GS | Os ADC (Anticorpos fármaco conjugados) constituem um enorme avanço científico no tratamento do cancro. São moléculas que conjugam quimioterapia e que conseguem guiar a ação da quimioterapia apenas em determinadas células, reduzindo o seu efeito tóxico nos tecidos normais, o que aumenta muito o nivel de segurança destes fármacos, reduzindo claramente os efeitos secundários associados à quimioterapia dita “clássica”.

Têm vindo a revelar eficácia no tratamento da doença avançada e progressivamente estão a ser estudados para o tratamento de fases mais precoces da doença.

Na prática, a experiência com estes fármacos tem sido mais generalizada no tratamento do cancro da mama HER2 positivo. Contudo, atualmente já temos anticorpos conjugados a serem utilizados no cancro da mama triplo negativo e mais recentemente neste subgrupo do cancro da mama HER2 low. A minha expetativa é que efetivamente, a prática nos revele que este subgrupo de doentes possa beneficiar de novas terapêuticas, que não sendo alvo-específicas, sejam eficazes no controle de doença por novos mecanismos de ação.

 

MN| O trastuzumab deruxtecan foi aprovado pela Agência Europeia do Medicamento em monoterapia para o tratamento de cancro da mama HER2-low (IHC 1+ ou IHC 2+/ISH-) irressecavél ou metastático, o que acha que irá mudar?

GS | Claramente irá mudar a exigência da classificação molecular do cancro da mama, ao nivel da determinação do HER2 que antes desta aprovação poderia ser aceite, como positivo ou negativo, e atualmente esta dicotomia não serve: tem que ser caracterizado e quantificado a expressão membranar do HER2.

Na prática clínica, e sempre que tivermos que instituir tratamento numa doença avançada, vamos ter em consideração a expressão de HER2, mesmo que baixa, dado que apenas ficarão excluídos deste tipo de tratamento o Cancro da Mama sem qualquer expressão de HER2 (IHQ: 0)

 

MN | Na sua opinião clínica, o que significa, nos dias de hoje, a abordagem terapêutica a HER2low?

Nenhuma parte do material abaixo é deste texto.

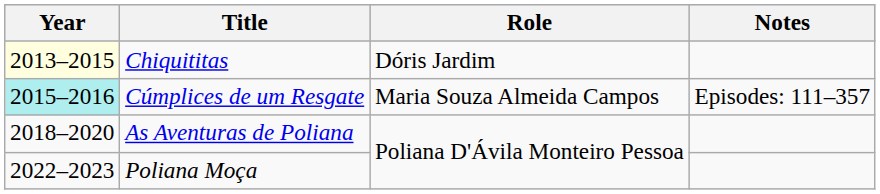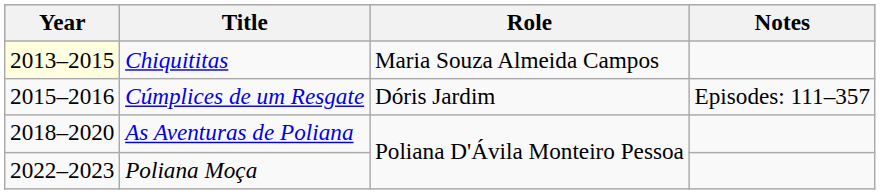Chiquititas | Role: Dóris Jardim -> Maria Souza Almeida Campos
Cúmplices de um Resgate | Year: paleturquoise background -> no background
Cúmplices de um Resgate | Role: Maria Souza Almeida Campos -> Dóris Jardim
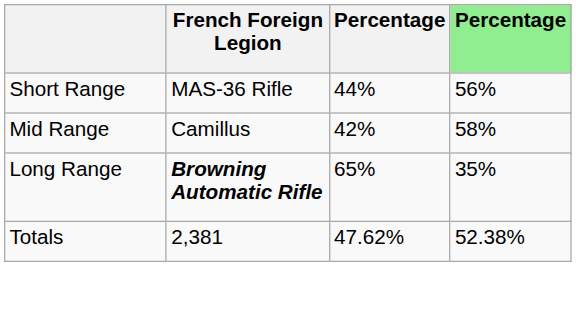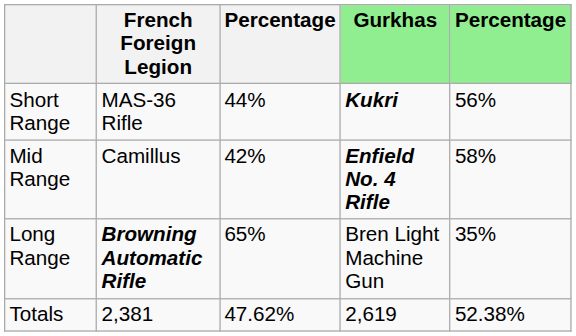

Em termos de prognóstico como se traduz esta nova classificação histológica?

GS | Significa termos mais uma opção de tratamento que aumenta a sobrevivência dos doentes através do melhor controle clínico da doença, com impacto positivo na qualidade de vida. Como já referido e esta é uma questão muito importante, em situação de doença avançada, é muito relevante o perfil de efeitos secundários. Estamos a falar do equilibrio entre o risco vs o benefício relativamente à tolerabilidada ao tratamento.

 

MN | O que esperar desta nova terapêutica para esta nova classificação no futuro? E como acha que a classe médica a irá incorporar?

GS | A incorporação destes fármacos no tratamento médico do cancro é algo que vai acontecer de acordo com as respetivas aprovações pelas entidades regulamentares.

A comunidade médica está muito sensível para toda a inovação que traduza benefício clínico inequivoco e será facilmente introduzida na prática clínica.

Os clínicos vão exigir mais dos anatomo-patologistas, na medida em que será necessário a informação de todo o espetro de expressão do recepetor HER2, e não apenas como já referido, de forma dicotómica ou destacando apenas os HER2 positivos. Esta informação já era disponibilidada pela maioria dos laboratórios de anatomia patológica e agora torna-se essencial.

 

MN| Ou na sua opinião poderá ser mais no sentido de combinar terapêuticas que já existem?

GS | A combinação de tratamentos pode ser muito atrativa no sentido de aumentar a eficácia do tratamento, diminuindo a possibilidade de resistência da doença, mas tem sempre o senão dos efeitos secundários associados e a própria toxicidade financeira que nao será desprezível.

Há várias estratégias em investigação e os resultados desses estudos é que farão alterar a prática clínica de acordo com o benefício demonstrado.